## [Request]
The records that follow must all be duplicated exactly.

## [Records to process]
--

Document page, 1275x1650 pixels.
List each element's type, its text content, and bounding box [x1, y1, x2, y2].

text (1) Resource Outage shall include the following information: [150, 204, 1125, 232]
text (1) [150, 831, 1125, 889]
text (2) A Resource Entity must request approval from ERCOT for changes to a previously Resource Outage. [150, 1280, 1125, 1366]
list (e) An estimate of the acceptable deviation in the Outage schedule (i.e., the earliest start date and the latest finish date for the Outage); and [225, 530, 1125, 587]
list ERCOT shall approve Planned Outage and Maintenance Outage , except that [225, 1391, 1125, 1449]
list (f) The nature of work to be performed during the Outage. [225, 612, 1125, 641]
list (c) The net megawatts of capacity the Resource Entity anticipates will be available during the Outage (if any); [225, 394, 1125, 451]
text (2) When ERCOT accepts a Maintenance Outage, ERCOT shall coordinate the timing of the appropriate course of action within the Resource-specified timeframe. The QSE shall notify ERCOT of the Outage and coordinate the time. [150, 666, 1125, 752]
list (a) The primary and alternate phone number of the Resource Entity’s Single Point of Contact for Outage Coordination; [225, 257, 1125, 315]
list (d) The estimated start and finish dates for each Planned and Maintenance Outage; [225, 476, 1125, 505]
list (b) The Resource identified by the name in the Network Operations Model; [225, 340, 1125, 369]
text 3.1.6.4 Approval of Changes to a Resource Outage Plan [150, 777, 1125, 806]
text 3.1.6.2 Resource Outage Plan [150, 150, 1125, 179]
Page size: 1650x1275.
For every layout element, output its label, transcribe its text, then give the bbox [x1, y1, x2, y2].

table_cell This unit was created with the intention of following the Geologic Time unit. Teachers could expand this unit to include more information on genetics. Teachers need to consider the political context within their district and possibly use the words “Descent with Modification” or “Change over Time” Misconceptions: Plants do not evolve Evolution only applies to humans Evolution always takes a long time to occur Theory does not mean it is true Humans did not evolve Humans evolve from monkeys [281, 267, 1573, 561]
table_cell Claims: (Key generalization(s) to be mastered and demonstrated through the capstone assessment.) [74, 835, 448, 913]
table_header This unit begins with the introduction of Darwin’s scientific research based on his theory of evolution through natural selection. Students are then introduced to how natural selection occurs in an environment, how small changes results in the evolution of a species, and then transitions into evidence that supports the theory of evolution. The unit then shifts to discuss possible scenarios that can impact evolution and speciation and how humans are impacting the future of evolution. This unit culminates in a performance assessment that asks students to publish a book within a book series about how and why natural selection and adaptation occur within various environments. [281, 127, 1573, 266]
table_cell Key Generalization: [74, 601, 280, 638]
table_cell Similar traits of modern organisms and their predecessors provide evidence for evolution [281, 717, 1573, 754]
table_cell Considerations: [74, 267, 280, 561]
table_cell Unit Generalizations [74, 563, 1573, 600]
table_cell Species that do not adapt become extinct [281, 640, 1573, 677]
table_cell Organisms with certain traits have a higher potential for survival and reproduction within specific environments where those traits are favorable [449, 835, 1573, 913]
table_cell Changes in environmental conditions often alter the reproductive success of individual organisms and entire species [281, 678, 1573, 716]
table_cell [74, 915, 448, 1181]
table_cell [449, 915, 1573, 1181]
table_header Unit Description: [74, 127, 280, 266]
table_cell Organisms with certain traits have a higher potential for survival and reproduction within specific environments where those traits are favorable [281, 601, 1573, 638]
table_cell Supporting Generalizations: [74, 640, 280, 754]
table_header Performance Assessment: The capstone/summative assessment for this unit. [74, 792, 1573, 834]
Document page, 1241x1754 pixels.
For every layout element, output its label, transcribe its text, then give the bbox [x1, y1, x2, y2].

--

## [Reply to the task]
Document page, 1275x1650 pixels.
List each element's type, its text content, and bounding box [x1, y1, x2, y2].

text (1) Resource Outage shall include the following information: [150, 204, 1125, 232]
text (1) [150, 831, 1125, 889]
text (2) A Resource Entity must request approval from ERCOT for changes to a previously Resource Outage. [150, 1280, 1125, 1366]
list (e) An estimate of the acceptable deviation in the Outage schedule (i.e., the earliest start date and the latest finish date for the Outage); and [225, 530, 1125, 587]
list ERCOT shall approve Planned Outage and Maintenance Outage , except that [225, 1391, 1125, 1449]
list (f) The nature of work to be performed during the Outage. [225, 612, 1125, 641]
list (c) The net megawatts of capacity the Resource Entity anticipates will be available during the Outage (if any); [225, 394, 1125, 451]
text (2) When ERCOT accepts a Maintenance Outage, ERCOT shall coordinate the timing of the appropriate course of action within the Resource-specified timeframe. The QSE shall notify ERCOT of the Outage and coordinate the time. [150, 666, 1125, 752]
list (a) The primary and alternate phone number of the Resource Entity’s Single Point of Contact for Outage Coordination; [225, 257, 1125, 315]
list (d) The estimated start and finish dates for each Planned and Maintenance Outage; [225, 476, 1125, 505]
list (b) The Resource identified by the name in the Network Operations Model; [225, 340, 1125, 369]
text 3.1.6.4 Approval of Changes to a Resource Outage Plan [150, 777, 1125, 806]
text 3.1.6.2 Resource Outage Plan [150, 150, 1125, 179]
Page size: 1650x1275.
For every layout element, output its label, transcribe its text, then give the bbox [x1, y1, x2, y2].

table_cell This unit was created with the intention of following the Geologic Time unit. Teachers could expand this unit to include more information on genetics. Teachers need to consider the political context within their district and possibly use the words “Descent with Modification” or “Change over Time” Misconceptions: Plants do not evolve Evolution only applies to humans Evolution always takes a long time to occur Theory does not mean it is true Humans did not evolve Humans evolve from monkeys [281, 267, 1573, 561]
table_cell Claims: (Key generalization(s) to be mastered and demonstrated through the capstone assessment.) [74, 835, 448, 913]
table_header This unit begins with the introduction of Darwin’s scientific research based on his theory of evolution through natural selection. Students are then introduced to how natural selection occurs in an environment, how small changes results in the evolution of a species, and then transitions into evidence that supports the theory of evolution. The unit then shifts to discuss possible scenarios that can impact evolution and speciation and how humans are impacting the future of evolution. This unit culminates in a performance assessment that asks students to publish a book within a book series about how and why natural selection and adaptation occur within various environments. [281, 127, 1573, 266]
table_cell Key Generalization: [74, 601, 280, 638]
table_cell Similar traits of modern organisms and their predecessors provide evidence for evolution [281, 717, 1573, 754]
table_cell Considerations: [74, 267, 280, 561]
table_cell Unit Generalizations [74, 563, 1573, 600]
table_cell Species that do not adapt become extinct [281, 640, 1573, 677]
table_cell Organisms with certain traits have a higher potential for survival and reproduction within specific environments where those traits are favorable [449, 835, 1573, 913]
table_cell Changes in environmental conditions often alter the reproductive success of individual organisms and entire species [281, 678, 1573, 716]
table_cell [74, 915, 448, 1181]
table_cell [449, 915, 1573, 1181]
table_header Unit Description: [74, 127, 280, 266]
table_cell Organisms with certain traits have a higher potential for survival and reproduction within specific environments where those traits are favorable [281, 601, 1573, 638]
table_cell Supporting Generalizations: [74, 640, 280, 754]
table_header Performance Assessment: The capstone/summative assessment for this unit. [74, 792, 1573, 834]
Document page, 1241x1754 pixels.
For every layout element, output its label, transcribe its text, then give the bbox [x1, y1, x2, y2].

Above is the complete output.